Detailed detection of the number of vertices (or number of patches) of the mesh model is too large to use. This is an easy-to-say but difficult-to-implement problem, and the difficulty is how to define whether the number of vertices of a mesh mesh is too large. A recommendation in the UWA Assessment report is that the mesh mesh vertex count should be controlled below 1500. But in fact, this is actually a "unscientific" rule, because there is no one theory can prove that its grid number is more than 1500 is unqualified, or less than 1500 will certainly pass. So, we have spent a lot of time this year looking for a more reasonable and scientific rule of judgement. We believe that determining whether a grid model is compliant should not be a "static" test, but rather a "dynamic" detection, as with the texture resources above, we should see how many pixels the grid resource occupies in the underlying rendering. Thus, a density statistic is used to judge whether the grid usage is reasonable.
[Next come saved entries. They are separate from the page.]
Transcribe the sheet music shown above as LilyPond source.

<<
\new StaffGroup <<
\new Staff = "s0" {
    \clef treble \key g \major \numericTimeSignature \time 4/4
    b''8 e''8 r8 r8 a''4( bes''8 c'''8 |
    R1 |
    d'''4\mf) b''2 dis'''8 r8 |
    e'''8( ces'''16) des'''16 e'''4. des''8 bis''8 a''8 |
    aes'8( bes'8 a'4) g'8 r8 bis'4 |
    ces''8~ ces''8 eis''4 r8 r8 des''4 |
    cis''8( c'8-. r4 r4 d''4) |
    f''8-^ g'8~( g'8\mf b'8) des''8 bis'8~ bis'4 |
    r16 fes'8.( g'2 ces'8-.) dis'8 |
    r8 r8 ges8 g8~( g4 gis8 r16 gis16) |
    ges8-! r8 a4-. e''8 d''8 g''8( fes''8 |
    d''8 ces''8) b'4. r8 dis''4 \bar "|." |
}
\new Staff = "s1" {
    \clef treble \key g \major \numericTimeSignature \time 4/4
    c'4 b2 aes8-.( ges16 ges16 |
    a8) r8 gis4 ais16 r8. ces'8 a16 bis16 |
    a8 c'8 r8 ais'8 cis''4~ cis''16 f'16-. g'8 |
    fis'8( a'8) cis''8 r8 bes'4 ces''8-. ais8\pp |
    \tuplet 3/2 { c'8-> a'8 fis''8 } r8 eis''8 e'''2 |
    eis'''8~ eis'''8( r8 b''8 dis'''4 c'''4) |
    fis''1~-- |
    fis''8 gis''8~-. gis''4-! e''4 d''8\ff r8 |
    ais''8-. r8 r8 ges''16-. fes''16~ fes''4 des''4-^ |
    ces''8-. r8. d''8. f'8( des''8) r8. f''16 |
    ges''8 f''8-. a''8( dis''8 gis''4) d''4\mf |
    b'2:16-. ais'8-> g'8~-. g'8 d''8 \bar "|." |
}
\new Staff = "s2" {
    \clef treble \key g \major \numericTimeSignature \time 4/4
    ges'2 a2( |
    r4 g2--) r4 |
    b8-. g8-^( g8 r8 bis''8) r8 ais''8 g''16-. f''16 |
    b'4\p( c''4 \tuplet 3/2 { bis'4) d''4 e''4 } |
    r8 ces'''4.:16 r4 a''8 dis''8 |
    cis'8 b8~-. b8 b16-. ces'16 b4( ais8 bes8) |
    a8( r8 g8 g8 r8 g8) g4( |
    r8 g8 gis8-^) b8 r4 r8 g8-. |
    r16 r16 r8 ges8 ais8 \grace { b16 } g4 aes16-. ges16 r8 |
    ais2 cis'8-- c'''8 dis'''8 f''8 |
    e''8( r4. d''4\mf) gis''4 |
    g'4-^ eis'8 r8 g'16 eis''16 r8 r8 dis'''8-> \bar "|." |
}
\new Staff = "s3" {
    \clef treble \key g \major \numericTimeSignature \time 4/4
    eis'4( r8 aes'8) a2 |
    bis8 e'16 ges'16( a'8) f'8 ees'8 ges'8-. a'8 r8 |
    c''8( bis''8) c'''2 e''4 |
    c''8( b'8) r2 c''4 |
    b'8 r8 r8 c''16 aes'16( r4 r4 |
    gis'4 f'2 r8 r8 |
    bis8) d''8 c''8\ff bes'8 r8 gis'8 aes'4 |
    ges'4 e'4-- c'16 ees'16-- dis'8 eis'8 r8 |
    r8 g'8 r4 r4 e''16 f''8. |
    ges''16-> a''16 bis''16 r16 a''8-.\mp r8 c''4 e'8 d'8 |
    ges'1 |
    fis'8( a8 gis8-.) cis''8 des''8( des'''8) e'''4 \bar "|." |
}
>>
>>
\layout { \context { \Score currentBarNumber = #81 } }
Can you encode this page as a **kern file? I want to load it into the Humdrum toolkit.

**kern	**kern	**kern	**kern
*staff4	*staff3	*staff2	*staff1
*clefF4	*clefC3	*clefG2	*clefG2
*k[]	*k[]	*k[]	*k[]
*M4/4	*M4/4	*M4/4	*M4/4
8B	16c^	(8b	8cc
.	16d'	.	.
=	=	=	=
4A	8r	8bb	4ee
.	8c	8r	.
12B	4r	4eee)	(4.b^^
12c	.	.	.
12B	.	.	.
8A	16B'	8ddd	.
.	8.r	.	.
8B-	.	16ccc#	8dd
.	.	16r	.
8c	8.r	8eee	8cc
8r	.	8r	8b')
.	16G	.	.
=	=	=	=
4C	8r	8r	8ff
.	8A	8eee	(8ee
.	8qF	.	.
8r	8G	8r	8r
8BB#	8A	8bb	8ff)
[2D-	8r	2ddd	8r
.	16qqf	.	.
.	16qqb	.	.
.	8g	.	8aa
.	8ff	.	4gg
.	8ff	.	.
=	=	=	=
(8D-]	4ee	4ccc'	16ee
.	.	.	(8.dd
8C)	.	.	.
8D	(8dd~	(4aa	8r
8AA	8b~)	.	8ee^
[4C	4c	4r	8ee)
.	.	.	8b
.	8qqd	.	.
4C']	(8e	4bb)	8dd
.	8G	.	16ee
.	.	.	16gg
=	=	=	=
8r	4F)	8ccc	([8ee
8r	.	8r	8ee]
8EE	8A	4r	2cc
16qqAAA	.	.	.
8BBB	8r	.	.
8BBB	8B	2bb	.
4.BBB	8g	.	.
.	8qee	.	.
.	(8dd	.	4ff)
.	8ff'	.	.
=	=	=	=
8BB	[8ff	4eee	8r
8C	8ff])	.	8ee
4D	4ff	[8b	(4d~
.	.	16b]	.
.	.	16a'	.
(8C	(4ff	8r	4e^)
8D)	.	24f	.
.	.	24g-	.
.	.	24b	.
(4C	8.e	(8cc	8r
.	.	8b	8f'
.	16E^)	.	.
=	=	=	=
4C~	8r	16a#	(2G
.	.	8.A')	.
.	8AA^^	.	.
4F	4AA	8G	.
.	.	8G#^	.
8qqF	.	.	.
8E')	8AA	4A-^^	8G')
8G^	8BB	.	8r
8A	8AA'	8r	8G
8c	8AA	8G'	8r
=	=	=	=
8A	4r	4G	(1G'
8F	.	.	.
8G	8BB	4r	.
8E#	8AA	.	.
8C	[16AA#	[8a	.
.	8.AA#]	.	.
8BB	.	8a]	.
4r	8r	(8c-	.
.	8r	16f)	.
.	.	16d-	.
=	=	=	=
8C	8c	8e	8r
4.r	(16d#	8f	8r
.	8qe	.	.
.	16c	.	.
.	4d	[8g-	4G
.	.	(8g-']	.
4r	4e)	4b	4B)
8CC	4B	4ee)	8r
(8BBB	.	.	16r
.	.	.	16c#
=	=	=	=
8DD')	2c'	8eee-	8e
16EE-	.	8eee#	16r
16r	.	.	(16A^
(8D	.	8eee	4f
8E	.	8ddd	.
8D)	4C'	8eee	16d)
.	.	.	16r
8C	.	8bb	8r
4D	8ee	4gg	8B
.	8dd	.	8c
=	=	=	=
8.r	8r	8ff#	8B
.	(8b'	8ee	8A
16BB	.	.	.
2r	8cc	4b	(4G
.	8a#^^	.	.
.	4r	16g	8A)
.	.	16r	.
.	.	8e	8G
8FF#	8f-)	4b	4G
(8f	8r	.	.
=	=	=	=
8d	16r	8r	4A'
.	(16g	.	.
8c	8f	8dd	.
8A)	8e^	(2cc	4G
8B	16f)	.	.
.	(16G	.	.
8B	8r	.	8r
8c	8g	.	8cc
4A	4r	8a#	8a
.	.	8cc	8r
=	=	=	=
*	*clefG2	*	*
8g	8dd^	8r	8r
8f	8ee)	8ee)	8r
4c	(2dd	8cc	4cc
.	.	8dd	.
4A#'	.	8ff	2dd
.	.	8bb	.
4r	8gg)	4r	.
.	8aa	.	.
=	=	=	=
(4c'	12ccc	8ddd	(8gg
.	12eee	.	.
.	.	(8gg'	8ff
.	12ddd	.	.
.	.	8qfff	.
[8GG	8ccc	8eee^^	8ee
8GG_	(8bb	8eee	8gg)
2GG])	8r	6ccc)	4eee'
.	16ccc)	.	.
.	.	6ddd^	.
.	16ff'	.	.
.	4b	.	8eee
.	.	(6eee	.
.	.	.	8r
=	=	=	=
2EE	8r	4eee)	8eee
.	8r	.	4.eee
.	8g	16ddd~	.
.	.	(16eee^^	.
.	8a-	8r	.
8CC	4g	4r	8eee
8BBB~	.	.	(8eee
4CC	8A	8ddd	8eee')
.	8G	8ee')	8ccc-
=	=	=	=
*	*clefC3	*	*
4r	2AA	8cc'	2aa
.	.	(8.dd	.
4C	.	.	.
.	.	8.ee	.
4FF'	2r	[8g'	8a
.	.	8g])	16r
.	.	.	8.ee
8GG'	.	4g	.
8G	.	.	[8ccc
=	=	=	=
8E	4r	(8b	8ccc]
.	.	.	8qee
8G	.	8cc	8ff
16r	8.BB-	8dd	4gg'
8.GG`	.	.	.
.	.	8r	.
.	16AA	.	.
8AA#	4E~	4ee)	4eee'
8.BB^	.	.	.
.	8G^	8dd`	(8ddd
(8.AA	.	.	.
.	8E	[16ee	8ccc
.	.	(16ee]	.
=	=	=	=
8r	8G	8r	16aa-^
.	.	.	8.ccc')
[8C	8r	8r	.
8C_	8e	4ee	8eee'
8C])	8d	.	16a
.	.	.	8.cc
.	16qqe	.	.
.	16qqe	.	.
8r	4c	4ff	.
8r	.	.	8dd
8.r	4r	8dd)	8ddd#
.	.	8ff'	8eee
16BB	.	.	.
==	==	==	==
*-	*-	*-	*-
Therefore, we propose a grid model measurement standard, that is, "mesh model rendering Density", which represents the number of rendered vertices of the mesh model in pixels per unit quantity (for example, 10,000).

The following figure renders the density statistics for the grid model during game run. As you can see, although the first model "mod_xyc_fz1001" has a vertex count of only 1168, its average render pixel per frame at the time of the game runs is only 34.91, which means that the average pixel to render 33 mesh vertices is a waste. As a result, the "rendering density" method can be used to reflect the use of any model in the game runtime. In our view, this is a more reasonable rule of judgement than simply setting 1500.

Animationc

Contact Us

The content source of this page is from Internet, which doesn't represent Alibaba Cloud's opinion; products and services mentioned on that page don't have any relationship with Alibaba Cloud. If the content of the page makes you feel confusing, please write us an email, we will handle the problem within 5 days after receiving your email.

If you find any instances of plagiarism from the community, please send an email to: info-contact@alibabacloud.com and provide relevant evidence. A staff member will contact you within 5 working days.

A Free Trial That Lets You Build Big!

Start building with 50+ products and up to 12 months usage for Elastic Compute Service

  • Sales Support

    1 on 1 presale consultation

  • After-Sales Support

    24/7 Technical Support 6 Free Tickets per Quarter Faster Response

  • Alibaba Cloud offers highly flexible support services tailored to meet your exact needs.